##### Given records #####

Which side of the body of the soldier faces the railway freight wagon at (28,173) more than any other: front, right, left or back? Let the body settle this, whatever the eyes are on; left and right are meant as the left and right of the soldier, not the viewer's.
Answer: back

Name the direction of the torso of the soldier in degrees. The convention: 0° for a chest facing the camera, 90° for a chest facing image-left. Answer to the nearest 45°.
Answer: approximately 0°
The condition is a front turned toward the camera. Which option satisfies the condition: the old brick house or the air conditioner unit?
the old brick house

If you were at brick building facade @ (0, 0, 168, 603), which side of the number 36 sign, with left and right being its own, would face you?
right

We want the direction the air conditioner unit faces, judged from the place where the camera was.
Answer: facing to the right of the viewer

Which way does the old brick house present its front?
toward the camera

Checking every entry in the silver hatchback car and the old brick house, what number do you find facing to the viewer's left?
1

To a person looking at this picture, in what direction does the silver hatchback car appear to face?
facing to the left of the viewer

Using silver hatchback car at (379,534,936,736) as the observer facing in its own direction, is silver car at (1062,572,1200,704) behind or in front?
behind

#####
##### Given records #####

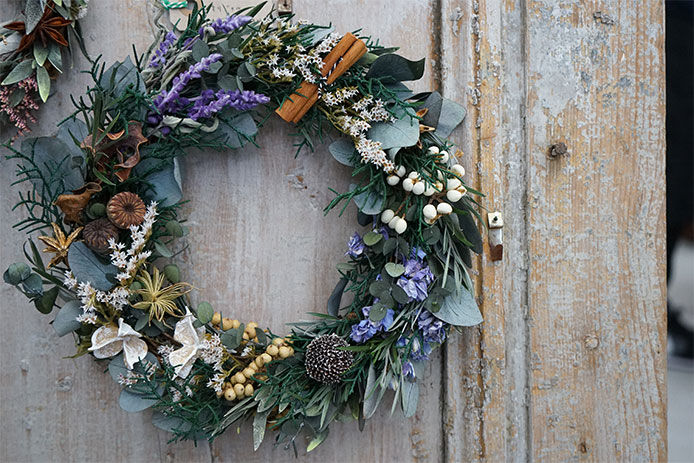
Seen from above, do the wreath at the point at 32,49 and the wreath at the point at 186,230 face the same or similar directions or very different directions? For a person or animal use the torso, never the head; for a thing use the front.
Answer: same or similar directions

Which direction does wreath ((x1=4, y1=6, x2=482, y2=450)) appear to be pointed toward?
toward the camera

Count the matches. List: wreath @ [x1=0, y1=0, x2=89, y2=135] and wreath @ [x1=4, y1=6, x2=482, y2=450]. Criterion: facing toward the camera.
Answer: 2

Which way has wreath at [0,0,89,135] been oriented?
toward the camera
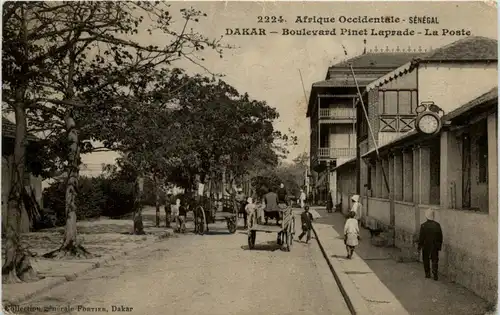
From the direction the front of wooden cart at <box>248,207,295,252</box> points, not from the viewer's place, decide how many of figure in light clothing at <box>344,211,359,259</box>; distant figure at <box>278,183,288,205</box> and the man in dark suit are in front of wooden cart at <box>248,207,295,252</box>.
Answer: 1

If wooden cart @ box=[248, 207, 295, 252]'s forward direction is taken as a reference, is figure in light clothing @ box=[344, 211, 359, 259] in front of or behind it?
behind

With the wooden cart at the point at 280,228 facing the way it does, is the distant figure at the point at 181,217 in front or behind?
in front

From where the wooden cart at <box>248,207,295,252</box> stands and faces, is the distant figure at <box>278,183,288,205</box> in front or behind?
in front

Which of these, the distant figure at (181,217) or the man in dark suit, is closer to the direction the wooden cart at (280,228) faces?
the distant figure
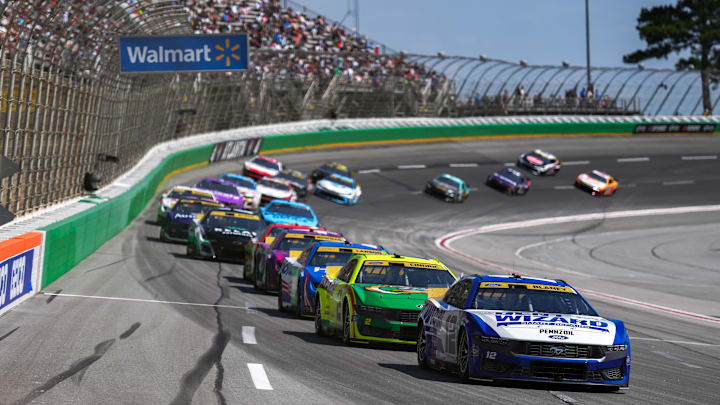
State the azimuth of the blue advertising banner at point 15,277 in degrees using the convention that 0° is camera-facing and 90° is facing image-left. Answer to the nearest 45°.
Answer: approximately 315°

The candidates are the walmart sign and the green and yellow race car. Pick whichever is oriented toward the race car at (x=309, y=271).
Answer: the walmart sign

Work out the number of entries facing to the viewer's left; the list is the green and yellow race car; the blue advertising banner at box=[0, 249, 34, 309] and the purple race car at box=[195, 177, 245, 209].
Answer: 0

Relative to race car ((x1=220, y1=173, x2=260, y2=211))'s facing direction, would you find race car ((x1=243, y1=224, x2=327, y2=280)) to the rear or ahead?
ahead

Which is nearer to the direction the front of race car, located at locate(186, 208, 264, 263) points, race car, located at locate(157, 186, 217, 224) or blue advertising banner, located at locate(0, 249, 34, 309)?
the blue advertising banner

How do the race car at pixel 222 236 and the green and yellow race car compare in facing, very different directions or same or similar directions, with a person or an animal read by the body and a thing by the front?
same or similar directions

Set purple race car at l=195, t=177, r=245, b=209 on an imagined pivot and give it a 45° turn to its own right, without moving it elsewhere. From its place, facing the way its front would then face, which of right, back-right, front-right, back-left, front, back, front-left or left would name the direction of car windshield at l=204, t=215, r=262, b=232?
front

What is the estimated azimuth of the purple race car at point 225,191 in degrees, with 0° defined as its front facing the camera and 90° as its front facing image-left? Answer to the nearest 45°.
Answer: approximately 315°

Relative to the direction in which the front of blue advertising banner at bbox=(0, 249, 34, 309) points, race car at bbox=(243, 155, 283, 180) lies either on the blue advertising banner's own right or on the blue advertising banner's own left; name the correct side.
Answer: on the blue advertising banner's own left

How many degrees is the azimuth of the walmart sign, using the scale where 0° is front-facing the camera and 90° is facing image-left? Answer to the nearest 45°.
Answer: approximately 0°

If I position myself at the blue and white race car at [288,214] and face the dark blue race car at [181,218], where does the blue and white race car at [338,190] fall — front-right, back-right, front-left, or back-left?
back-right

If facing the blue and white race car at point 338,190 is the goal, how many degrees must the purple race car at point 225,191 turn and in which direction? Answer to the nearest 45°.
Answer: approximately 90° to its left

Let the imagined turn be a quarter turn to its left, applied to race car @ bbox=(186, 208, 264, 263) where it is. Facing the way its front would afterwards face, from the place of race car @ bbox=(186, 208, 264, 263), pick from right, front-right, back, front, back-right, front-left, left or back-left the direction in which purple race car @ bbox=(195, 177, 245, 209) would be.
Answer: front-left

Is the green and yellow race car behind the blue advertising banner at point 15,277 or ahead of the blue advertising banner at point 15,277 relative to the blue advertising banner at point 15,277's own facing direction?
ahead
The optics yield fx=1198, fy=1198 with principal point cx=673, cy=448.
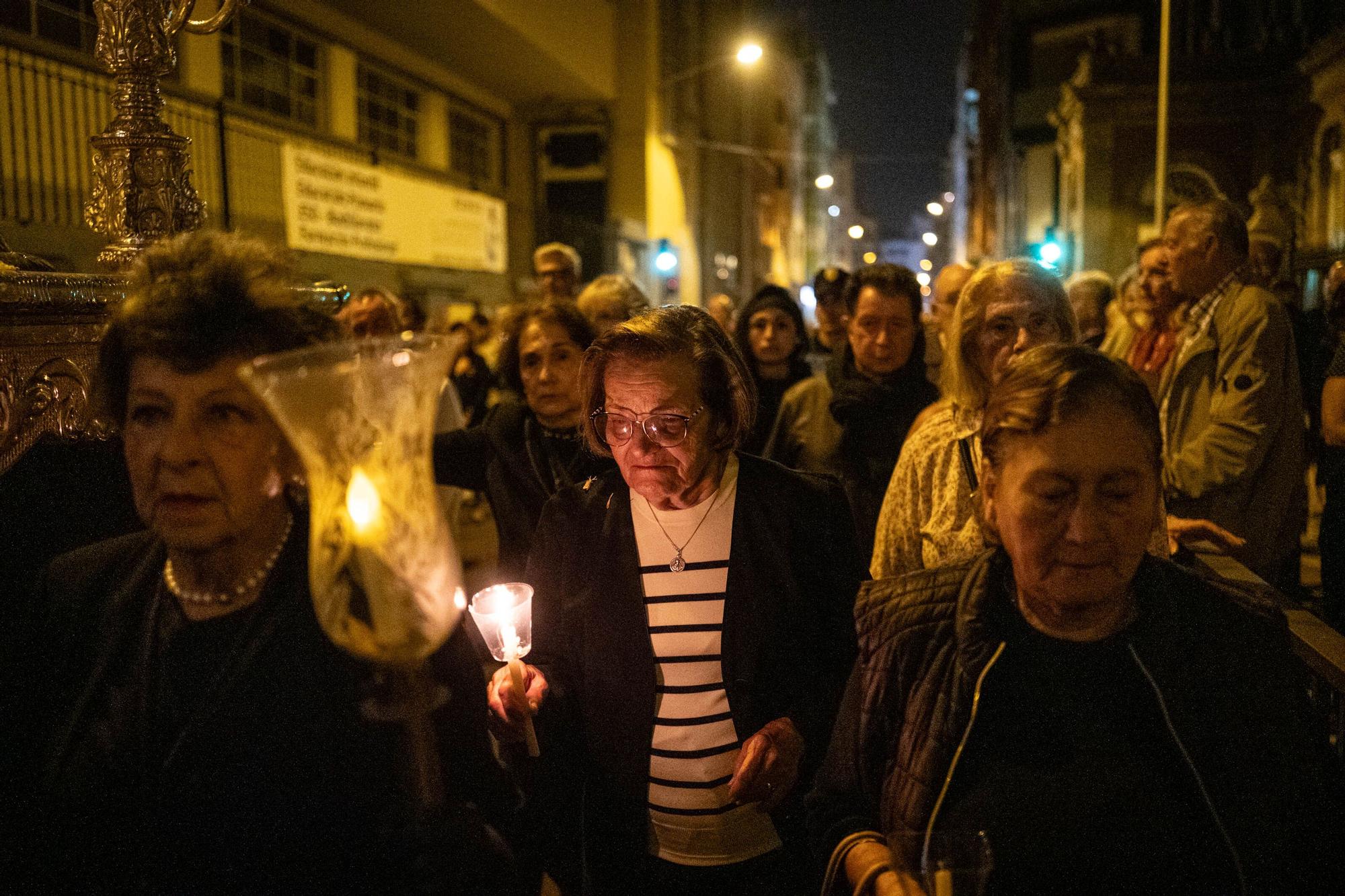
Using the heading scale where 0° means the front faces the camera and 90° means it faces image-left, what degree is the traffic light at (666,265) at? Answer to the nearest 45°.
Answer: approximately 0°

#####

Activity -
Locate each line in the records above that contains the string "unit", treating uppercase and lowercase as different, and copy every such line.

Problem solution -
The condition is a front turned toward the camera. Which option satisfies the condition: the old brick house or the air conditioner unit?
We want the direction the air conditioner unit faces, judged from the place where the camera was.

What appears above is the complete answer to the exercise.